If the file is too large to do that or it's not practical, then you could use BlockingCollection to load it. Use one thread to read the file and populate the BlockingCollection and then Parallel.ForEach to process the items in it. BlockingCollection allows you to specify the max size of the collection, so it will only read more lines from the file as what's already in the collection is processed and removed.
static void Main(string[] args)
{
string filename = #"c:\vs\temp\test.txt";
int maxEntries = 2;
var c = new BlockingCollection<String>(maxEntries);
var taskAdding = Task.Factory.StartNew(delegate
{
var lines = File.ReadLines(filename);
foreach (var line in lines)
{
c.Add(line); // when there are maxEntries items
// in the collection, this line
// and thread will block until
// the processing thread removes
// an item
}
c.CompleteAdding(); // this tells the collection there's
// nothing more to be added, so the
// enumerator in the other thread can
// end
});
while (c.Count < 1)
{
// this is here simply to give the adding thread time to
// spin up in this much simplified sample
}
Parallel.ForEach(c.GetConsumingEnumerable(), i =>
{
// NOTE: GetConsumingEnumerable() removes items from the
// collection as it enumerates over it, this frees up
// the space in the collection for the other thread
// to write more lines from the file
Console.WriteLine(i);
});
Console.ReadLine();
}
As with some of the others, though, I have to ask the question: Is this something you really need to try optimizing through parallelization, or would a single-threaded solution perform well enough?
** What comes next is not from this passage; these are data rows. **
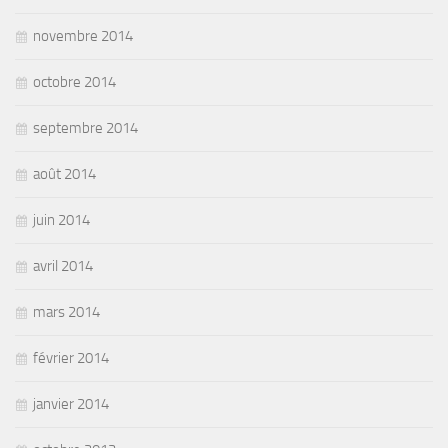
novembre 2014
octobre 2014
septembre 2014
août 2014
juin 2014
avril 2014
mars 2014
février 2014
janvier 2014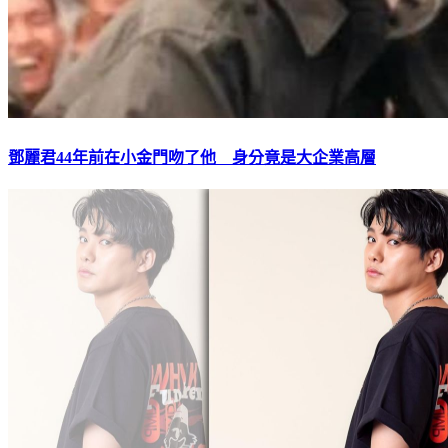
鄧麗君44年前在小金門吻了他 身分竟是大企業高層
Multithreading adds a lot of complexity and it's sometimes not worth it.
What kind of performance are you seeing that you want to improve upon?
I checked those lines on my computer and it looks like using Parallel to read csv file without any cpu-expensive computation make no sense. It takes more time to run this in parallel than in one thread. Here are my result:
For code above:
2699ms 2712ms (Checked twice just to confirm results)
Then with:
private static IEnumerable<List<double>> ProcessRawNumbers2(IEnumerable<string> lines)
{
var numbers = new List<List<double>>();
foreach(var line in lines)
{
lock (numbers)
{
numbers.Add(ProcessLine(line));
}
}
return numbers;
}
Gives me: 2075ms 2106ms
So I think that if those numbers in csv does not require to be computed somehow (with some extensive calculation or so) in program and then stored in program, than it make no sense to use parallelism in such case as this add some overhead to it.